İlmekli kamçıları örmeğe,
Her şeyi öğretiriz; ancak verin,
Kalan son yüce dağlarımızı, bizim.
Denizimizi ve tarlalarımızı
Nasıl olsa aldınız, bizi onlarsız bıraktınız.
Benim tek, candan dostumYakov!
Seni de mi yok ettiler? Hayır, Ukrayna için değil
Onun katili için döktün helâl kanını.
Şimdi ise bardağınla,
Moskovalı’ların elinden zehir içmek, sana düştü!
Ey, dostum benim ! unutulmaz dostum benim!
Canlı ruhunla Ukrayna’yı selâmla,
Kozaklar ile deniz kıyılarında kuş gibi uç,
Bozkırlarda kazılan mezarları gözetle.
Acı gözyaşları ile, Kozaklar’la ağla,
Ve esaret dönüşü beni, bozkırlarda bekle.
Şimdilerde ise benim düşüncelerim,
Benim acı kederim,
Bozkırlara dağılsın.
Rüzgârlara danışsın.
Ukrayna’nın sakin rüzgarı.
Sabah şebnemi ile
Sana kadar ulaşsın!
Sen, dostum onları alıp
Sessiz okuyacaksın...
Mezar, bozkır, denizleri
Ve beni hatırlayacaksın.
Pereyaslov, 18 Kasım 1845
1 Bogdan Hmelnıtskıy, Ukrayna’nın askeri, siyasi ve devlet adamlarından biridir. İlk defa resmî olarak Kozak liderlerin üstünde kendisine Hetman ünvanı verilmiştir. O, Ukrayna devletini kurmaya çabalamıştır. Bu süre zarfında Kırım Hanlığı ve Moskova Çarlığı ile barış anlaşmaları imzalamıştır. Taras Şevçenko şiirlerinde, bu devlet adamına karşı tutarsız bir tutum sergilemektedir. Şair; birkaç eserinde Bogdan Hmelnıtskı’yı “şanlı”, “âsil”, “dürüst Hetman”, “zeki Kozak” olarak adlandırırken diğer birkaç eserinde ise onun Moskova’ya tabi olmasının olumsuz sonuçlarından bahsetmektedir ( wikipediya, 4).
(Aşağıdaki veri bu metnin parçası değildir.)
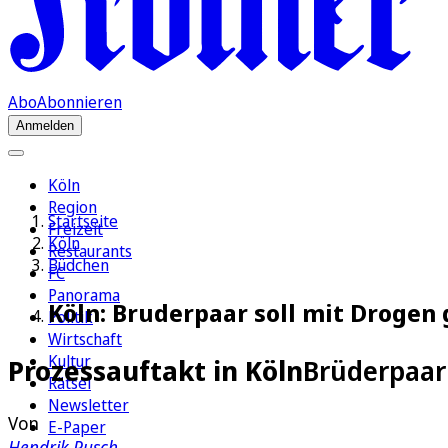
Abo
Abonnieren
Anmelden
Köln
Region
Startseite
Freizeit
Köln
Restaurants
Büdchen
FC
Panorama
Köln: Bruderpaar soll mit Drogen 
Politik
Wirtschaft
Kultur
Prozessauftakt in Köln
Brüderpaar 
Rätsel
Newsletter
Von
E-Paper
Hendrik Pusch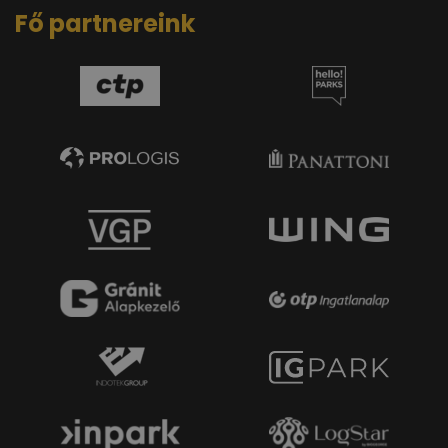
Fő partnereink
[1] Kurgan, mezar anlamına gelir.Kurganlar topraktan veya nadiren taştan yapılır. Ukraince etimolojik sözlüğe göre kurgan kelimesi Polovets (Kıpçak) dilinden Ukrainceye geçmiştir. Burada yüksek mezar, kale anlamını taşımaktadır. Bu kelime Farsçada gurxane şeklinde olup gur- mezar, hane ise ev anlamını taşımaktadır (ESUM (Ukrayna etimoloji sözlüğü) 1983, 152).